Charities can make climate-friendly investments even if it means lower returns, High Court rules say

Trustees can take climate change factors into account when making decisions about their charity’s investments, even if it means lower returns, the High Court has ruled.

Trustees of lenders Ashden Trust and Mark Leonard Trust took the case to court in early March and judgment was handed down on Friday.

The decision reinterprets a 30-year-old judgment, known as the Bishop of Oxford case, which found that directors of charities should maximize the return on their investments, except in circumstances where this conflicts with her goals.

But in the latest case, Judge Michael Green approved investment policies drawn up by the two charities that excluded investments deemed to contribute to climate change.

He held that the power to invest must be exercised to promote the objectives of a charity, which would normally mean maximizing the financial returns of any investment.

But he concluded that directors had discretion whether or not to exclude investments they reasonably believed conflicted with their charity’s goals.

The Charity Commission, which along with the attorney general was a defendant in the case, said it welcomed the judgment and would issue revised CC14 investment guidelines in light of the ruling.

Sarah Butler-Sloss, Founder of Ashden Trust, said: “I am delighted that the High Court endorses our view that investments not aligned with the goals of the Paris Agreement come into conflict with our charitable work for reduce poverty and protect the environment. We can now exclude them from our portfolio.

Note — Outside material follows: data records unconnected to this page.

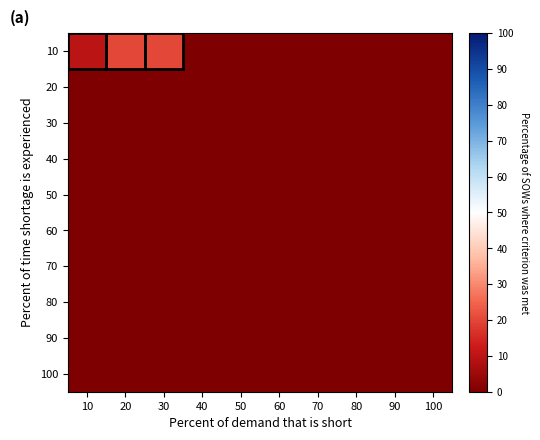

Reading left to right, transcribe all the data shown in this chart.

10: 10=10	20=20	30=20	40=0	50=0	60=0	70=0	80=0	90=0	100=0
20: 10=0	20=0	30=0	40=0	50=0	60=0	70=0	80=0	90=0	100=0
30: 10=0	20=0	30=0	40=0	50=0	60=0	70=0	80=0	90=0	100=0
40: 10=0	20=0	30=0	40=0	50=0	60=0	70=0	80=0	90=0	100=0
50: 10=0	20=0	30=0	40=0	50=0	60=0	70=0	80=0	90=0	100=0
60: 10=0	20=0	30=0	40=0	50=0	60=0	70=0	80=0	90=0	100=0
70: 10=0	20=0	30=0	40=0	50=0	60=0	70=0	80=0	90=0	100=0
80: 10=0	20=0	30=0	40=0	50=0	60=0	70=0	80=0	90=0	100=0
90: 10=0	20=0	30=0	40=0	50=0	60=0	70=0	80=0	90=0	100=0
100: 10=0	20=0	30=0	40=0	50=0	60=0	70=0	80=0	90=0	100=0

“This judgment empowers trustees of other charities who care about the state of the planet and all its inhabitants to invest in ways that mitigate the worst impacts of climate change.”

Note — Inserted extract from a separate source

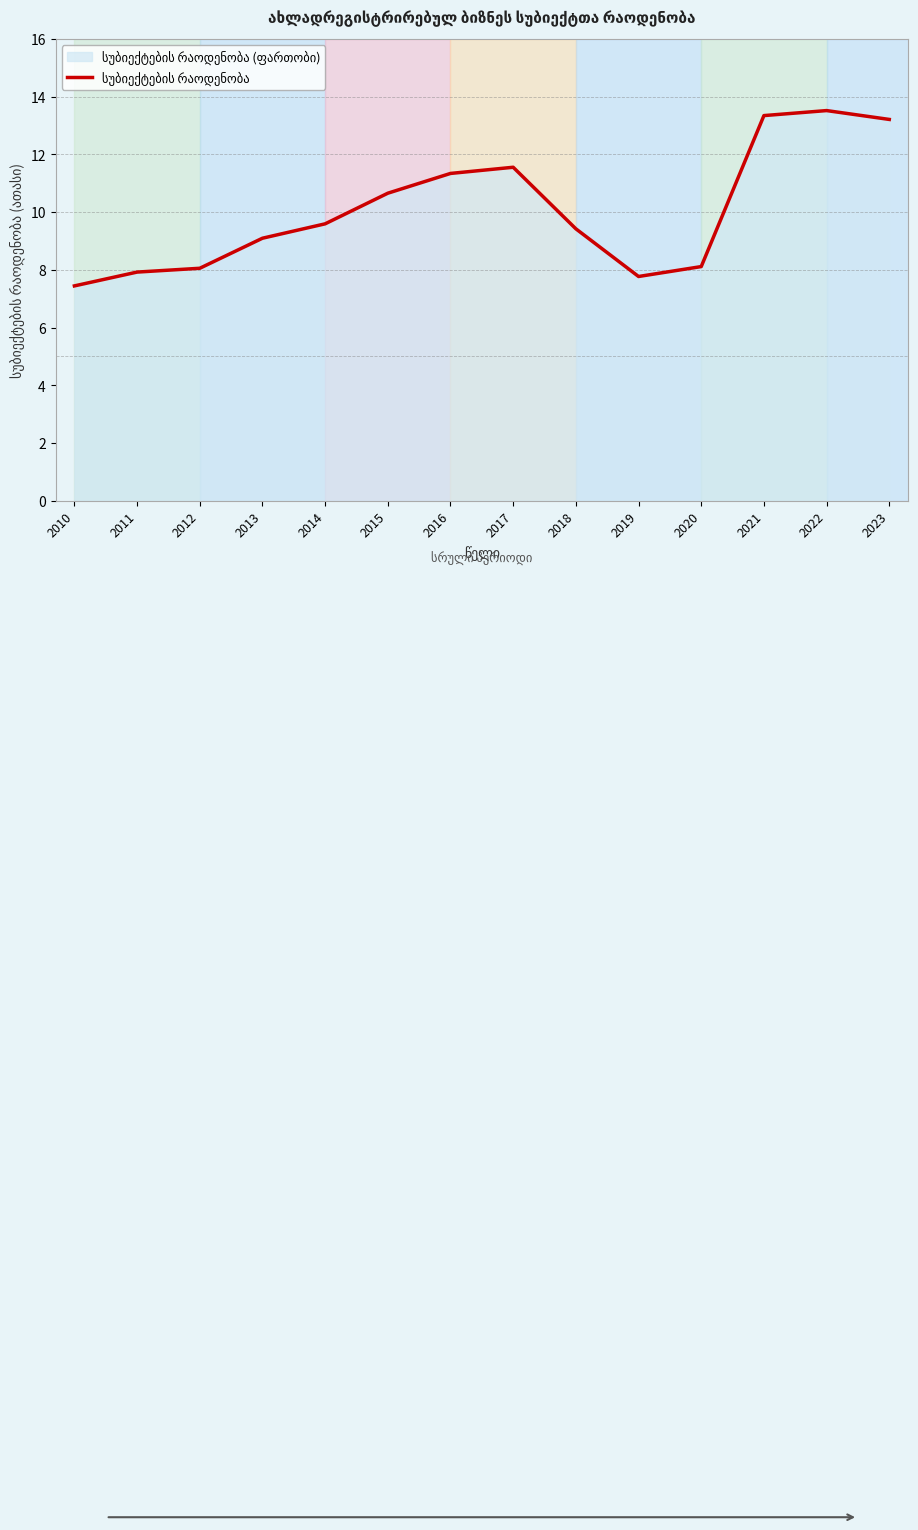

Reading right to left, what are all the values shown in this chart?

2023=13.2	2022=13.5	2021=13.3	2020=8.1	2019=7.8	2018=9.4	2017=11.6	2016=11.3	2015=10.7	2014=9.6	2013=9.1	2012=8.1	2011=7.9	2010=7.4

Mark Sainsbury, founder of the Mark Leonard Trust, said the judgment marked an important step in defining the fiduciary duties of trustees of charities.

“For too long, responsibilities in this area have been a source of uncertainty and conflicting advice and it has been too easy for directors to ignore the tension between their charitable goals and certain investments,” he said. .

“There is no longer any doubt that all directors of charities must assess financial performance against any potential conflict with their goals and work”

Luke Fletcher, a partner at Bates Wells law firm, which represented the two trusts, said: “Charity trustees are now clearly empowered to give full weight to concerns arising from climate impacts and other damage caused by climate change. investments when deciding how to invest.”

“This ruling clarifies the law and redefines fiduciary duty, in light of climate change and more broadly, for the benefit of all charities.

“It is also likely to be influential in other jurisdictions and appeal to other categories of investors.”

He said that while the commission would issue revised investment guidelines, the ruling sets out the law, which takes precedence over the guidelines, and would apply immediately to all trustees.

Aarti Thakor, director of legal services at the Charity Commission, said: “We are delighted that the judge has concluded, in line with our proposed guidance, that trustees can continue to have wide discretion when choosing to invest ethically.

“The judge confirmed that the law relating to the investment powers of trustees should be suitable for all types of charities, provide flexibility and sustainability and ensure the pursuit of a charity’s charitable purposes.

“We will release our updated guidance in due course to ensure directors can confidently adopt appropriate policies, including in the context of pressing climate change concerns.”